Civil War gun finds new life after 150 years
It’s been nearly 150 years since the Blakely rifled cannon sitting in front of the North Carolina Museum of History has seen military action, but officials believe the gun still has a role to play in supporting the Tarheel State.
Recently, the relic of the War Between the States, used by Confederate forces at Fort Fisher, NC, was given a new location, on a plot in front of the museum entrance.
Where a century-and-a-half ago the cannon was used to fend off invading Yankees, today its purpose is to draw the attention of Yankees, Southerners and anyone else to the Raleigh museum that stands behind it.
“The connection for us is that it’s (a) Confederate cannon that was captured in the Civil War,” museum Director Ken Howard told the Raleigh News and Observer. “Now we’ve brought it back to North Carolina to display.”

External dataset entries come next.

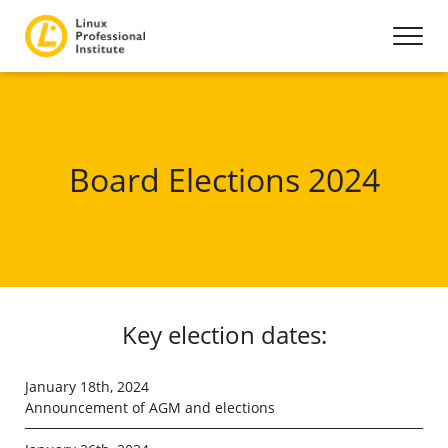
Board Elections 2024
Key election dates:
January 18th, 2024
Announcement of AGM and elections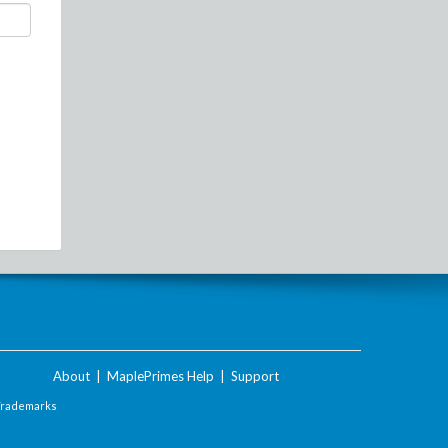
About
|
MaplePrimes Help
|
Support
Trademarks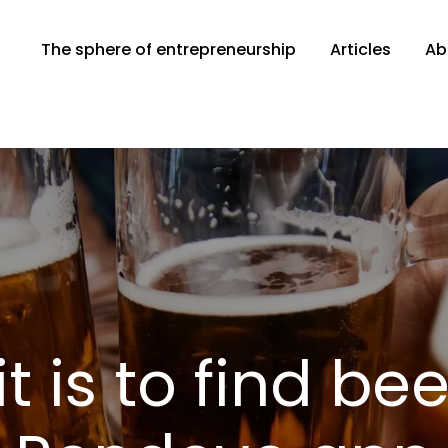
The sphere of entrepreneurship
Articles
Ab
ber.com
t is to find bee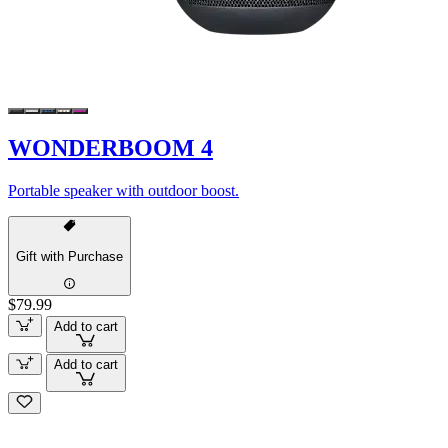
WONDERBOOM 4
Portable speaker with outdoor boost.
Gift with Purchase
$79.99
Add to cart
Add to cart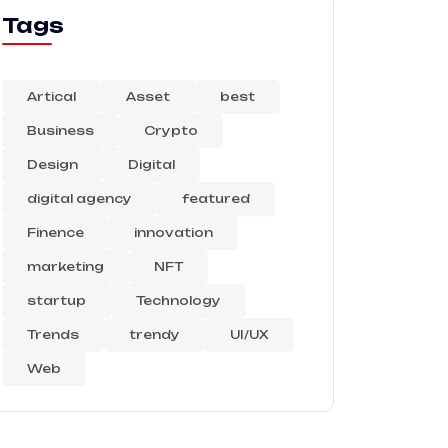
Tags
Artical
Asset
best
Business
Crypto
Design
Digital
digital agency
featured
Finence
innovation
marketing
NFT
startup
Technology
Trends
trendy
UI/UX
Web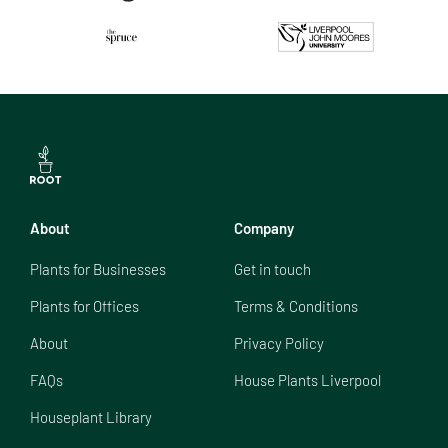
About
Company
Plants for Businesses
Get in touch
Plants for Offices
Terms & Conditions
About
Privacy Policy
FAQs
House Plants Liverpool
Houseplant Library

The muzzle-loading 18-pound cannon displayed in Raleigh was manufactured in 1862 by Fawcett, Preston and Co. in Liverpool, England, according to markings on its barrel.
The Blakely Cannon was named for its designer, British army officer Captain Theophilus Alexander Blakely (1827-1868). When the British government showed little interest in his weapon, Blakely turned to the South, eventually selling several hundreds to the Confederacy.

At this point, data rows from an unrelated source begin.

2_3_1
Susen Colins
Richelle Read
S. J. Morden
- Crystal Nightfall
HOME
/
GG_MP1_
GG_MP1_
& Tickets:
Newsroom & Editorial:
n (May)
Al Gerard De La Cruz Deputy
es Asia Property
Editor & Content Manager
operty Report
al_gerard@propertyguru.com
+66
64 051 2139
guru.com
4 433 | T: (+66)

Blakely guns were used to fire on Fort Sumter in April 1861 and in the defense of Charleston in 1863, according to Steven Roberts’ recent biography of Alexander Blakely.

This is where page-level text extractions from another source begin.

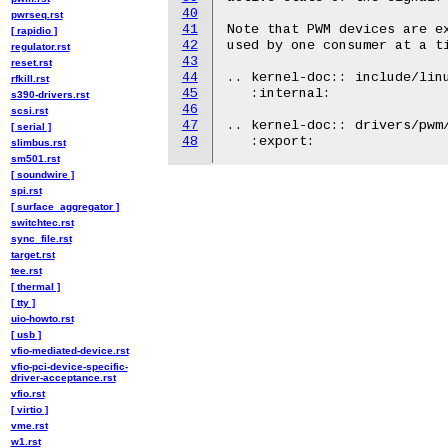
40
pwrseq.rst
41
Note that PWM devices are ex
[ rapidio ]
42
used by one consumer at a ti
regulator.rst
43
reset.rst
44
.. kernel-doc:: include/linu
rfkill.rst
45
   :internal:

s390-drivers.rst
46
scsi.rst
47
.. kernel-doc:: drivers/pwm/
[ serial ]
48
slimbus.rst
sm501.rst
[ soundwire ]
spi.rst
[ surface_aggregator ]
switchtec.rst
sync_file.rst
target.rst
tee.rst
[ thermal ]
[ tty ]
uio-howto.rst
[ usb ]
vfio-mediated-device.rst
vfio-pci-device-specific-
driver-acceptance.rst
vfio.rst
[ virtio ]
vme.rst
w1.rst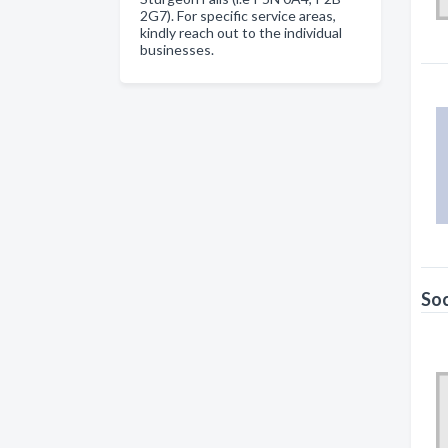
2G7). For specific service areas,
kindly reach out to the individual
businesses.
Soc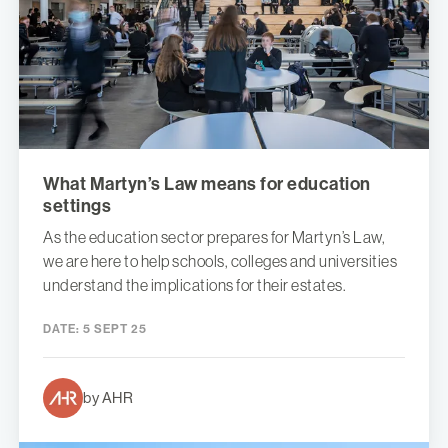
What Martyn’s Law means for education
settings
As the education sector prepares for Martyn’s Law,
we are here to help schools, colleges and universities
understand the implications for their estates.
DATE:
5 SEPT 25
by AHR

There were several batteries of Blakely rifled field guns in both the Army of Northern Virginia and the Army of Tennessee, and Blakely cannon protected Vicksburg and Mobile, Roberts added.
The Blakely Cannon now in Raleigh was stationed by the Confederate Army at Fort Fisher to protect blockade runners as they traveled along the shoreline past waiting Union ships, according to the News & Observer.
Blockade runners were fast-moving vessels that often arrived from Bermuda or Nassau, delivering supplies that would make their way to locales throughout the Confederacy.
“The gun was used to defend the crew and supply load of one such vessel, the Hebe, that ran aground. But the USS Minnesota and other Union gunboats overtook the Confederates defending the Hebe, and on Aug. 18, 1863, they captured the cannon and shipped it to Washington, DC, as a trophy,” according to the publication.
The cannon sat in a Navy shipyard for decades, until the Graveyard of the Atlantic Museum in Hatteras requested it for a display involving the USS Minnesota.
However, museum staff soon realized that the cannon had not been aboard the ship during the time period on which they were focused, so they contacted the North Carolina Museum of History.
The North Carolina Museum of History secured a five-year, renewable loan on the artifact and sent it to East Carolina University, where a preservation group spent months cleaning and preparing it, according to the News & Observer.
More than 30 Blakely guns still exist in North America, either whole or in parts, according to Roberts.
(Above: North Carolina Museum of History staff members unveil a Blakely Cannon in front of the Raleigh museum last month.)